US policy remains guided not by high rhetoric, but by oil

Obama’s big speech on the Middle East yesterday was essentially catch-up.   He set out his stall 2 years ago in his big speech in Cairo calling for a new relationship with the Muslim Arab world and an end to further encroachment of Israeli settlements in Palestine.   There was no obvious breakthrough in the Arab relationship on the ground and Israeli settlement-building continued apace.   No financial, diplomatic, economic levers available in US hands were used to shift either dimension because the status quo fundamentally favoured American interests.   Then something did happen because the simmering tension of poverty, high unemployment, corruption and repression finally broke surface.   The US Administration dithered and disagreed because its trumpeted support for human rights and self-determination challenged its core interests in the region, Israel and oil.   Now the Arab Spring is in spate, the US, having initially opposed it and then lukewarmly kept its distance from it, is having to set its imperial seal on the developments.   It doesn’t work.

As everyone observes, the speech was highly selective.   If  US and Western military intervention is justified against Libya because it is brutally suppressing a people’s uprising, it’s equally justified against Syria for the same reason.   The difference however from the point of view of the US is that Libya has oil, while the toppling of Assad in Syria could pave the way for an Islamist regime even more threatening to Israel.

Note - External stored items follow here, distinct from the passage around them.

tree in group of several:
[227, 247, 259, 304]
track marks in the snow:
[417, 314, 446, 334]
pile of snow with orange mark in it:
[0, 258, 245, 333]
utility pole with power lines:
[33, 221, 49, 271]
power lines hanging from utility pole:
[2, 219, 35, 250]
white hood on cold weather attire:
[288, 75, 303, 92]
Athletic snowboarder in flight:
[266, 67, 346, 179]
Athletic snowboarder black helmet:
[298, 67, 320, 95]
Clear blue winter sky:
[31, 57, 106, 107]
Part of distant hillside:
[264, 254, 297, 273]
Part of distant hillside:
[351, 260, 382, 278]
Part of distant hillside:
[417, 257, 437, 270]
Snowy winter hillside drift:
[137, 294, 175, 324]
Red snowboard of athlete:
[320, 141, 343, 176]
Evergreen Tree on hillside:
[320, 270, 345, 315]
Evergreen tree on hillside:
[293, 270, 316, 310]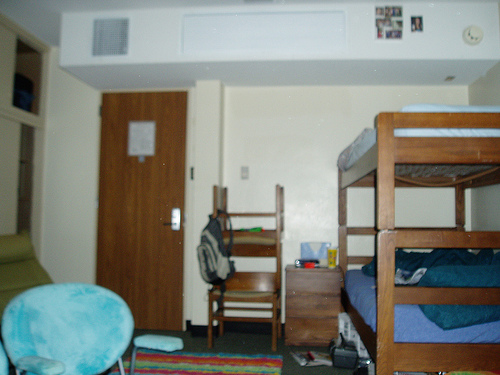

The hypocrisy is even more blatant in the case of Bahrain where there has been not even a peep of US disapproval at the intervention by a 1,000 Saudi troops to help suppress an unarmed popular rebellion.   The reason of course is that Bahrain is home to the US fifth fleet.   But what sticks in the craw most is that in a speech about human rights and democracy in the Middle East there was not a single word about Saudi Arabia, one of the most repressive regimes in the region.   Saudi is the great unmentionable because it is the safety valve for US control of the global oil industry.

If the US (and UK and EU) is to be taken seriously as a champion of democracy and freedom in the Middle East, then this self-interested policy of pick-and-choose has to be replaced by unqualified support for popular uprisings and a genuine even-handedness between Israel and the Arab world.   It is not forgotten that the West starts from an unashamedly colonial record in the Middle East, from the US-UK suppression of the Mossadeq democratic regime in Iran in 1953 which nationalised the oil companies to the US-UK invasion of Iraq in 2003 which, despite the camouflage of WMD and Saddam’s genocidal repression, was unequivocally aimed at securing Western strategic control over the key global oil supplies.

Until Western policyfundamentally changes towards the Middle East, and particularly Palestine and recognition of Hamas as a negotiating partner with a duly elected democratic base, no amount of US rhetoric will be worth more than a bucket of warm spit.

2 thoughts on “US policy remains guided not by high rhetoric, but by oil

  1. …and don’t let’s forget how the Bush administration got the support of the American people for the invasion of these major oil centres. They allowed the 911 attacks to take place, which gave them the ‘Second Pearl Harbor’ they were advised they needed to justify the aggression.